[Listings of box coordinates]

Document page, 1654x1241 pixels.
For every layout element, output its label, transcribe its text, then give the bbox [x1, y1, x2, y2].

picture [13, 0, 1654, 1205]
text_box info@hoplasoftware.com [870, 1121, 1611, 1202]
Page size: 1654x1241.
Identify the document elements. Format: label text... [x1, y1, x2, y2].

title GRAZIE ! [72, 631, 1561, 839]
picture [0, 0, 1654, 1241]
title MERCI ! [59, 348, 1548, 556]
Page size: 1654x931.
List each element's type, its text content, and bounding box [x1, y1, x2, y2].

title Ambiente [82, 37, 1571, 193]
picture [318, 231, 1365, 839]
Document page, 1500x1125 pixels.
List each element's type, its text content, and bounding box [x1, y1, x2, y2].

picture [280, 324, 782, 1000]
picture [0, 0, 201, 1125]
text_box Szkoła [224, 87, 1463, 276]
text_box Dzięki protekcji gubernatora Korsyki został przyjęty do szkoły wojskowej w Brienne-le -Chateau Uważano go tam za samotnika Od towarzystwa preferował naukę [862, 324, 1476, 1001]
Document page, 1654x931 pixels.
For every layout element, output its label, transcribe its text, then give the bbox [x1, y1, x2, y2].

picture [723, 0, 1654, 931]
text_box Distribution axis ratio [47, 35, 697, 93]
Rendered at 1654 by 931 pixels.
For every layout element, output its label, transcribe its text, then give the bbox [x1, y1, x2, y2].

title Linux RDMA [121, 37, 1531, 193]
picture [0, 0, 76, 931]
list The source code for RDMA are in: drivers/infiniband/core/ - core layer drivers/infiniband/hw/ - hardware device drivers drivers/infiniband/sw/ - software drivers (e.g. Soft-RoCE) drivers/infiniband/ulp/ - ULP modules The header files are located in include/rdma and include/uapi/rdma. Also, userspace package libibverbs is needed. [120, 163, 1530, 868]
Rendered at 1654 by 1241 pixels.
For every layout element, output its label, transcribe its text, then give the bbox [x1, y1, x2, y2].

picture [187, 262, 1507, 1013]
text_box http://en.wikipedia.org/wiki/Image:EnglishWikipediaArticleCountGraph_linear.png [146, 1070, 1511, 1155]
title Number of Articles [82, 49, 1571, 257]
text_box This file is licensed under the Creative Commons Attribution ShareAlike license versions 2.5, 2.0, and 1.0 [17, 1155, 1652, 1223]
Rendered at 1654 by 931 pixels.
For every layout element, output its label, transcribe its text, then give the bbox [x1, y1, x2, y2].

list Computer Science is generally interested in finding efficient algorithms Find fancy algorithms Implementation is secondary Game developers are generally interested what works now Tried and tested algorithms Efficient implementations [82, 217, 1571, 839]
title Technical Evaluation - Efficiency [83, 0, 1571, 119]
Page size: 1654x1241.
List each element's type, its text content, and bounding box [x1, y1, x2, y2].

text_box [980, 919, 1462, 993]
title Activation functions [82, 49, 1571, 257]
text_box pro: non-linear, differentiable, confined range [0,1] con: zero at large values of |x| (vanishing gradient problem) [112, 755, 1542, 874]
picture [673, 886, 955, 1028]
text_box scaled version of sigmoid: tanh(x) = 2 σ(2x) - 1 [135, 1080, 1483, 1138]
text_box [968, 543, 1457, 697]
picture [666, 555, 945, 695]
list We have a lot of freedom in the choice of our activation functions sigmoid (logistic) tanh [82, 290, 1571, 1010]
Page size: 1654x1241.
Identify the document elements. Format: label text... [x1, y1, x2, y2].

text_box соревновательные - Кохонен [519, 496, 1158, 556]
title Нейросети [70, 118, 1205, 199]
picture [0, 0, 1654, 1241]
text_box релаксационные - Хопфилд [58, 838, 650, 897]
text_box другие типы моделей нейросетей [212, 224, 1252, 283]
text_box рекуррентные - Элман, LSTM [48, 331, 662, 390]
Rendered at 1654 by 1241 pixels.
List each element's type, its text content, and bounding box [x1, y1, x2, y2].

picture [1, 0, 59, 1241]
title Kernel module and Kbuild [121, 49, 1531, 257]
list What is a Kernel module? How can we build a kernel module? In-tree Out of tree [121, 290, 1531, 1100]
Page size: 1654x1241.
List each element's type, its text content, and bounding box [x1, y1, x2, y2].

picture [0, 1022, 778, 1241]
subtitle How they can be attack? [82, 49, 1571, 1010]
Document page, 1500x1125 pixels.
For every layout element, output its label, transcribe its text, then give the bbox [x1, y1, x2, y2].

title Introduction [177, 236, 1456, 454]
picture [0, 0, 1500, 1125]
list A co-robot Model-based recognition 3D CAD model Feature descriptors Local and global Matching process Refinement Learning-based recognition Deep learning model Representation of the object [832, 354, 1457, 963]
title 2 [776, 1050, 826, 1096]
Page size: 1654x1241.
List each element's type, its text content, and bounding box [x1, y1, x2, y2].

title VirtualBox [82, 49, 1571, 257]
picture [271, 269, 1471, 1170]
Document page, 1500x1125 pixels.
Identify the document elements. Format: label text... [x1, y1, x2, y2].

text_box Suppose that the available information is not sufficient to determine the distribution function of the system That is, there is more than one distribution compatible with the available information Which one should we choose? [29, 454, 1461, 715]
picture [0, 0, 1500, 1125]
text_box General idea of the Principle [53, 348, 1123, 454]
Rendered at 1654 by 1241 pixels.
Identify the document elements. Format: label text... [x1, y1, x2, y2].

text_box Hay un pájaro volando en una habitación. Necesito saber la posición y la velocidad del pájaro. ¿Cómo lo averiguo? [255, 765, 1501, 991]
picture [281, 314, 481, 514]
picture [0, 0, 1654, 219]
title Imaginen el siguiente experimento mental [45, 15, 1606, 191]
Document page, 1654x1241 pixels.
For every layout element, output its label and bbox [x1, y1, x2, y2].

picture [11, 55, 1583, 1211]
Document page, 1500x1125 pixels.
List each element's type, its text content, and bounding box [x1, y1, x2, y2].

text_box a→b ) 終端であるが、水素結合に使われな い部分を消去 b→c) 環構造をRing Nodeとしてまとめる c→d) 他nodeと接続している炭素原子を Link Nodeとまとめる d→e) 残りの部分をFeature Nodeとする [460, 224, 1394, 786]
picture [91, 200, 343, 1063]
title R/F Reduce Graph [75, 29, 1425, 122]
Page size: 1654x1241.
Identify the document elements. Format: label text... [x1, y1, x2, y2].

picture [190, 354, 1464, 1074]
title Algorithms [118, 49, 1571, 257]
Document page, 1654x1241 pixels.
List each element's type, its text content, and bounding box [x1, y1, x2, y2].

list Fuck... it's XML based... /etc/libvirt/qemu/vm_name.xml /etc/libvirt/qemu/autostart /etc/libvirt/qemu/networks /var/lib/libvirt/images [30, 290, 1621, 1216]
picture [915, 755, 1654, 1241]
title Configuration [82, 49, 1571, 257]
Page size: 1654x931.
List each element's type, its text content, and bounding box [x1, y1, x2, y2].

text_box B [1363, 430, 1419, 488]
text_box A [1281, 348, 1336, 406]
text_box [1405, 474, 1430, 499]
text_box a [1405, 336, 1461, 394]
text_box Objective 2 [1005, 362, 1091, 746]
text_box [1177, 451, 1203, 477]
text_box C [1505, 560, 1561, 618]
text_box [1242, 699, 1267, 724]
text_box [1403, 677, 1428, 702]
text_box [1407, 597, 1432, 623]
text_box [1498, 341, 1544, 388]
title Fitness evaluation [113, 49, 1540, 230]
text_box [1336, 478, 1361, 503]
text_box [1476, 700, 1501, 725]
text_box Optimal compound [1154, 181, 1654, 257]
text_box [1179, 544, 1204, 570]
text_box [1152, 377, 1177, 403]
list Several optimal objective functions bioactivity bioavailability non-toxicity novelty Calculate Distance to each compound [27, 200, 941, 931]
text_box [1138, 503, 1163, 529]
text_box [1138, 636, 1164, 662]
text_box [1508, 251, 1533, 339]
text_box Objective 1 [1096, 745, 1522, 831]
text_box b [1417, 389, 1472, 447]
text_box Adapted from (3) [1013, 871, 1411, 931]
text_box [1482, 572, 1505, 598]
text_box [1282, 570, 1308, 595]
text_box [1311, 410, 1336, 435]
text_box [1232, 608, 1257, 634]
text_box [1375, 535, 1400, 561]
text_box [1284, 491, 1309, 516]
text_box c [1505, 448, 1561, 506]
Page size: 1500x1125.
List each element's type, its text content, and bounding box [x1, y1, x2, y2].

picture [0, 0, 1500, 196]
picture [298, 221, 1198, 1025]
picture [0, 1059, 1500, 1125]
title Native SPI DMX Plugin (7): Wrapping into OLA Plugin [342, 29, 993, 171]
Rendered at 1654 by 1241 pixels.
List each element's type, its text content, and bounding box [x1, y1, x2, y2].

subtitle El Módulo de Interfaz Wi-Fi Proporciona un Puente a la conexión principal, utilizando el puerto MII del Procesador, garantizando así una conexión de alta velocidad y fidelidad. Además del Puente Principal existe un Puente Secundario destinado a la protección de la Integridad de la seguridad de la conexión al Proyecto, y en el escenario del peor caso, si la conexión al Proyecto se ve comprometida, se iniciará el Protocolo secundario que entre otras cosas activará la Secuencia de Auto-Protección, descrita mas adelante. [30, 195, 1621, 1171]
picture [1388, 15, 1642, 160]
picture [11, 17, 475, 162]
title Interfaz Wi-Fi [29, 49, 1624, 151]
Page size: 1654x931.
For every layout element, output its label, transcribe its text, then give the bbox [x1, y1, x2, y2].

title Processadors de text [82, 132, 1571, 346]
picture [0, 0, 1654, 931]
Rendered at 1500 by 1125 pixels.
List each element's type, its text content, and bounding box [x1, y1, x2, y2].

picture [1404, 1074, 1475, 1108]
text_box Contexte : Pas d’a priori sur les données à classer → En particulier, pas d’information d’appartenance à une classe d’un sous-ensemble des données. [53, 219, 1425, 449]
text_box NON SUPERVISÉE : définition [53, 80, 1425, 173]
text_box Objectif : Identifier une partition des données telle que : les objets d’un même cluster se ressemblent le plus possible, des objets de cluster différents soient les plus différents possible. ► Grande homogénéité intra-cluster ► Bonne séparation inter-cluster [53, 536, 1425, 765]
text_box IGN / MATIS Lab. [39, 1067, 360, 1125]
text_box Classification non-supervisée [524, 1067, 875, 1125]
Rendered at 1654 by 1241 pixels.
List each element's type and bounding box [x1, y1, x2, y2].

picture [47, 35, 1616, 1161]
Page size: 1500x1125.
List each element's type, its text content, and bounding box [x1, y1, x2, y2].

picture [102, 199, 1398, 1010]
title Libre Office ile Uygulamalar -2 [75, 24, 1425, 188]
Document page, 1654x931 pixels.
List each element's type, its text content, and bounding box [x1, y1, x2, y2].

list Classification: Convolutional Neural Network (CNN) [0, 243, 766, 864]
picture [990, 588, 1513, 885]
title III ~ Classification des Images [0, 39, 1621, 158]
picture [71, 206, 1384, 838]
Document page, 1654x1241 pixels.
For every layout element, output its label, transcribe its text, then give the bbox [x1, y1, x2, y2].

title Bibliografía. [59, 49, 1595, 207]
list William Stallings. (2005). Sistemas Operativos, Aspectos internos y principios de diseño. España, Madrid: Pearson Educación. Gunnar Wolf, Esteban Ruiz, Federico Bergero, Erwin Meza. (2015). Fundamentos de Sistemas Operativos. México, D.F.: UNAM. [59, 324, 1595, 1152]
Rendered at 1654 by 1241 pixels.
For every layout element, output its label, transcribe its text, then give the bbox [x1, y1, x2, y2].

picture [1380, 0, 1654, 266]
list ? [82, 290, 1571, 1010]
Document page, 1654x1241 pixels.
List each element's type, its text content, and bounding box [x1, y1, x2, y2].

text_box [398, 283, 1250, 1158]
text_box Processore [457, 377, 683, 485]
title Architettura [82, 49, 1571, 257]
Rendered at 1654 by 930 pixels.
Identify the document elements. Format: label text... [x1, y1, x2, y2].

*Given request:*
Retype every line from the start of the items through the line that contains "picture [318, 231, 1365, 839]", including that line.

*Worked answer:*
Document page, 1654x1241 pixels.
For every layout element, output its label, transcribe its text, then give the bbox [x1, y1, x2, y2].

picture [13, 0, 1654, 1205]
text_box info@hoplasoftware.com [870, 1121, 1611, 1202]
Page size: 1654x1241.
Identify the document elements. Format: label text... [x1, y1, x2, y2].

title GRAZIE ! [72, 631, 1561, 839]
picture [0, 0, 1654, 1241]
title MERCI ! [59, 348, 1548, 556]
Page size: 1654x931.
List each element's type, its text content, and bounding box [x1, y1, x2, y2].

title Ambiente [82, 37, 1571, 193]
picture [318, 231, 1365, 839]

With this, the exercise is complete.